作業内容:
1: 『火花』の記事で、浅井さんが又吉さんに初めて会ったのはいつ、どこですか。
2: 『火花』の記事の「2011年6月12日 それは偶然の出会いから生まれた。」を含むところから書き始め、「に感動したのを覚えています。」で終えてください。その際、「文学フリマ」を「ブックフェア」に入れ替えてください。

抽出テキスト:
····················
プロジェクトストーリー 『火花』の軌跡 −純文学作品が200万部を超えるまで−

 2015年、最も話題となった文芸作品といえば、第153回芥川賞を受賞した又吉直樹さんの『火花』と言っても過言ではないでしょう。人気お笑い芸人が受賞したことも初めてならば、単行本が発売後、短期間のうちに累計発行部数が251万部(2016年1月末現在)に達し、日本中の老若男女あらゆる人が、普段あまり馴染みのない「純文学」作品を手に取ったことも驚くべきことでした。
『火花』がどのようにして生まれ、社会現象にまでなったのか―。編集者と、営業、資材、宣伝プロモーションの担当者が、あの〝熱狂〟の日々を振り返ります。

※情報は2016年2月時点における内容です。

ターニングポイント1

2011年6月12日 それは偶然の出会いから生まれた。
「火花」が誕生するまで

―― まず『火花』誕生前夜からお話を伺います。担当編集となる浅井さんが、又吉さんと初めてお会いになったのはいつですか。

浅井 2011年6月、文学フリマの会場で偶然お会いしたのが最初です。当時は「別冊文藝春秋」編集部にいたのですが、ある先輩が「ピースの又吉が別冊文藝春秋を読んでいるとブログに書いていたよ」と教えてくれて、よほど小説が好きな方なんだろうと思っていた矢先のことでした。又吉さんはプライベートで会場にいらしていて、全く芸能人ぽくなかったんです(笑)。シャイで朴訥とした印象で、でも急に声を掛けたのに、ちゃんとこちらを向いて話していただいた感じがしました。ほんの僅か3、4分の出来事でしたが、その壁のなさに感動したのを覚えています。

大川 その感覚は僕もわかるなあ。又吉さんは、本当に澄んだ目をお持ちです。これはちょっとテレビで見ていては伝わらなくて、相対した者が感じるものだと思う。

篠田 お会いしてみると、静かにお話しになる本当に素敵な方ですよね。
····················
行の一覧:
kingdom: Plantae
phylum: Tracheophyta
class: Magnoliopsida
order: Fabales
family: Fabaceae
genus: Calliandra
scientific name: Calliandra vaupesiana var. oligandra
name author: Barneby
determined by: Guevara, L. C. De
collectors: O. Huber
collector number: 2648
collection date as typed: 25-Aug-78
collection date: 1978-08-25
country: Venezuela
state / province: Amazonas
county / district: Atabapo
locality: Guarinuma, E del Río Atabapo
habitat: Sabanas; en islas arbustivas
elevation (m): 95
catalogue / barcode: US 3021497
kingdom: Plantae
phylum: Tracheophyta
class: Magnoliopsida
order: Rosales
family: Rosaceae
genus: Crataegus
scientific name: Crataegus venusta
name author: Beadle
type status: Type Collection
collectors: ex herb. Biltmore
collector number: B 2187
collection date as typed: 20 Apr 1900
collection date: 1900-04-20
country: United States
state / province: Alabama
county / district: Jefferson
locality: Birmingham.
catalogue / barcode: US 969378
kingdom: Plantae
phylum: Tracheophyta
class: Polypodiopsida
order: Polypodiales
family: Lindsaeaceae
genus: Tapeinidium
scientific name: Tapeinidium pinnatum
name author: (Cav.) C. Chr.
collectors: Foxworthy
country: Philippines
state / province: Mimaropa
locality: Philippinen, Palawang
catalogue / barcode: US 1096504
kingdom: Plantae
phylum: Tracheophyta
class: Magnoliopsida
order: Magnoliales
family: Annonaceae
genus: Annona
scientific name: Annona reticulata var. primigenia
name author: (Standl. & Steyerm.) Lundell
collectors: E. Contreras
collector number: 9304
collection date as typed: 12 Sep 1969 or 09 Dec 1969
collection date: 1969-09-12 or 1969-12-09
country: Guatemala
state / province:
····················
解答:
1: 2011年6月、文学フリマの会場です。

2:
2011年6月12日 それは偶然の出会いから生まれた。
「火花」が誕生するまで

―― まず『火花』誕生前夜からお話を伺います。担当編集となる浅井さんが、又吉さんと初めてお会いになったのはいつですか。

浅井 2011年6月、ブックフェアの会場で偶然お会いしたのが最初です。当時は「別冊文藝春秋」編集部にいたのですが、ある先輩が「ピースの又吉が別冊文藝春秋を読んでいるとブログに書いていたよ」と教えてくれて、よほど小説が好きな方なんだろうと思っていた矢先のことでした。又吉さんはプライベートで会場にいらしていて、全く芸能人ぽくなかったんです(笑)。シャイで朴訥とした印象で、でも急に声を掛けたのに、ちゃんとこちらを向いて話していただいた感じがしました。ほんの僅か3、4分の出来事でしたが、その壁のなさに感動したのを覚えています。